• _INSTRUCTION 1_:
In the records, from the line containing "Redondel (Video oficial filmado en" through the end of the records, swap every "Paulista" for "Paulistano" and change nothing else. Leave the pictures out of your answer.

• _READING PASSAGE_:
# Snow Foam Lance Guide



## andrewhutch1

(I'll add some more pics as and when I have them)

I've recently bought myself an Autobrite snow foam lance and thought I'd share my findings with folk on here who might have the same questions as I had.
I found plenty of questions (and helpful answers) about getting the right foam consistency but no central reference guide. So I thought I'd collect everything I have found and experienced about the snow foam lance and put it in one place.

*What is snow foam?*
Snow foam is a pre-wash foam, sprayed onto the car to dissolve and remove as much dirt as possible before washing by hand.

*What do I need?*
Typically you need a pressure washer and a snow foam lance attachment, as well as a snow foam solution/concentrate to mix with the water and create the foam.
You can also foam a car without a pressure washer using hose based lances, or even hand pumped foam guns. However, I'm not going to focus on those as I haven't used them before.









*Snow foam lance*​
Most people, including myself, seem(ed) to worry about their foam being too runny, too diluted, not staying on the car, just sliding off and not dwelling, etc, etc… (sound familiar?)

So in this post I'll focus on those issues.

To start with I would go with Autobrite's instructions (if you have the Autobrite snow foam lance) and see where that gets you. (Bare in mind that the foam will vary depending on the brand of snow foam concentrate you use)

*Autobrite's Lance instructions* are as follows… "_To use simply apply 50-200ml (depending on pressure washer) of either Autobrite Super Snow Foam or Magifoam into the 1 litre container bottle and fill up with warm or cold water. Each 1 litre bottle when full will foam approx 2 cars. You are now ready to use the Autobrite Snow Foam Lance by switching on your machine and altering the black adjuster on top of the lance for your desired foam. The adjustments are: towards the + on the knob gives you more water - less foam and towards the - on the knob gives you less water and more foam for a stronger mix._"

• _INSTRUCTION 2_:
In the snow foam lance guide, what does turning the black adjuster toward the + on the knob give you?

• _RECORDS TO USE_:
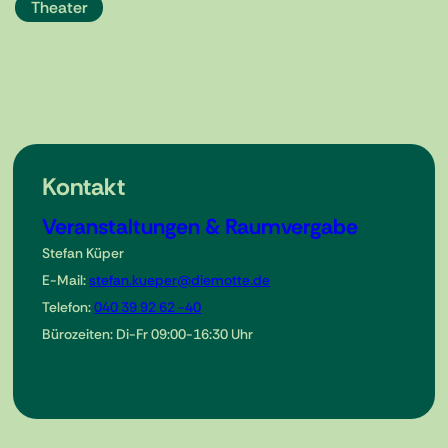
Theater
Kontakt
Veranstaltungen & Raumvergabe
Stefan Küper
E-Mail:
stefan.kueper@diemotte.de
Telefon:
040 39 92 62 -40
Bürozeiten: Di-Fr 09:00-16:30 Uhr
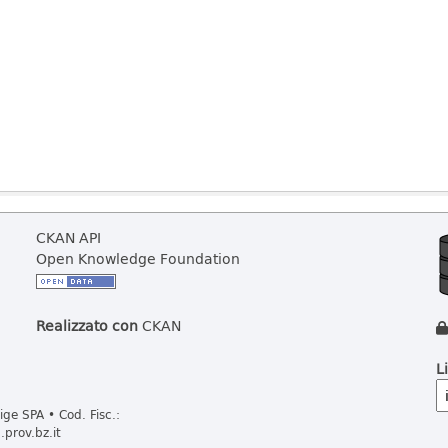
CKAN API
Open Knowledge Foundation
Realizzato con
CKAN
L
ge SPA • Cod. Fisc.:
prov.bz.it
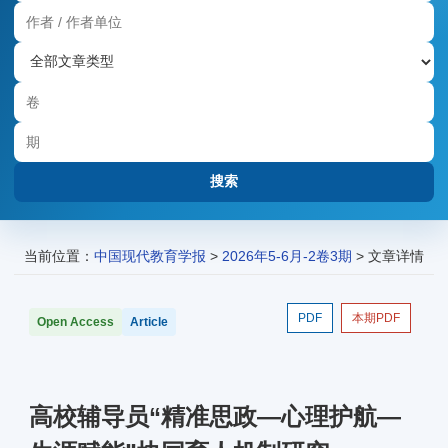
当前位置：
中国现代教育学报
>
2026年5-6月-2卷3期
> 文章详情
PDF
本期PDF
Open Access
Article
高校辅导员“精准思政—心理护航—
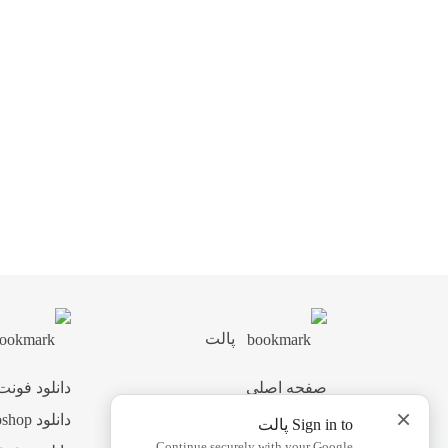
پالت
صفحه اصلی
دانلود فونت
×
اشتراک ویژه
دانلود Photoshop
Sign in to پالت
Continue securely with your Google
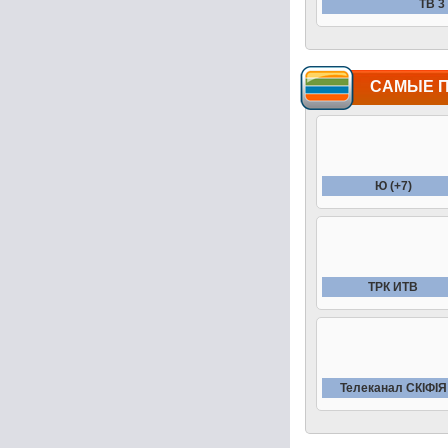
ТВ 3
САМЫЕ 
Ю (+7)
ТРК ИТВ
Телеканал СКIФIЯ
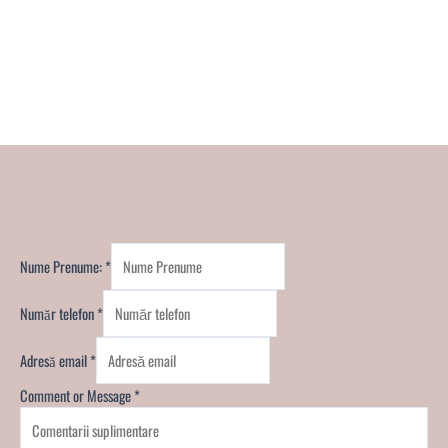
Nume Prenume:
*
Număr telefon
*
Adresă email
*
Comment or Message
*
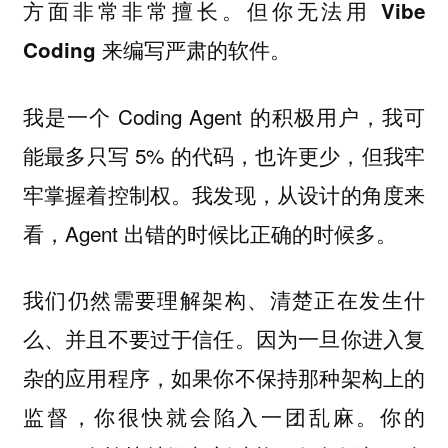
方面非常非常擅长。
但你无法用 Vibe
Coding 来编写严肃的软件。
我是一个 Coding Agent 的积极用户，我可
能最多只写 5% 的代码，也许更少，但我牢
牢掌握着控制权。我发现，从设计的角度来
看，Agent 出错的时候比正确的时候多。
我们仍然需要理解架构、清楚正在发生什
么、并且不要过于信任。因为一旦你进入复
杂的应用程序，如果你不保持那种架构上的
监督，你很快就会陷入一团乱麻。你的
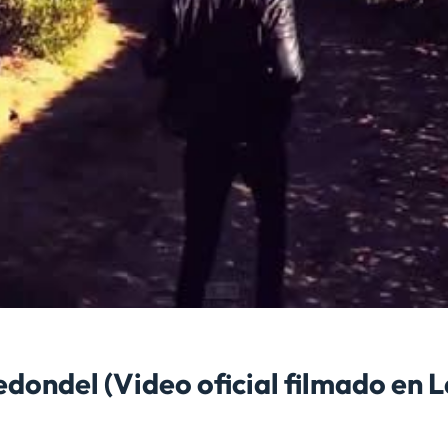
Redondel (Video oficial filmado en 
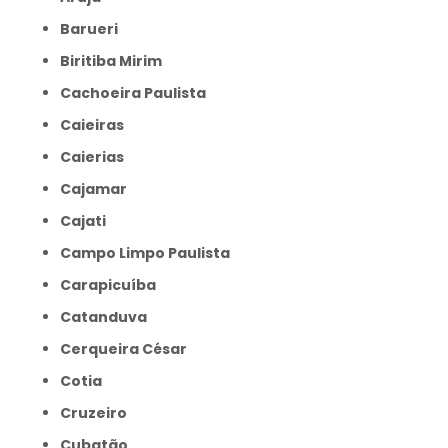
Barueri
Biritiba Mirim
Cachoeira Paulista
Caieiras
Caierias
Cajamar
Cajati
Campo Limpo Paulista
Carapicuíba
Catanduva
Cerqueira César
Cotia
Cruzeiro
Cubatão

• _TASK SOLUTION 1_:
Redondel (Video oficial filmado en 
Barueri
Biritiba Mirim
Cachoeira Paulistano
Caieiras
Caierias
Cajamar
Cajati
Campo Limpo Paulistano
Carapicuíba
Catanduva
Cerqueira César
Cotia
Cruzeiro
Cubatão

• _TASK SOLUTION 2_:
More water and less foam.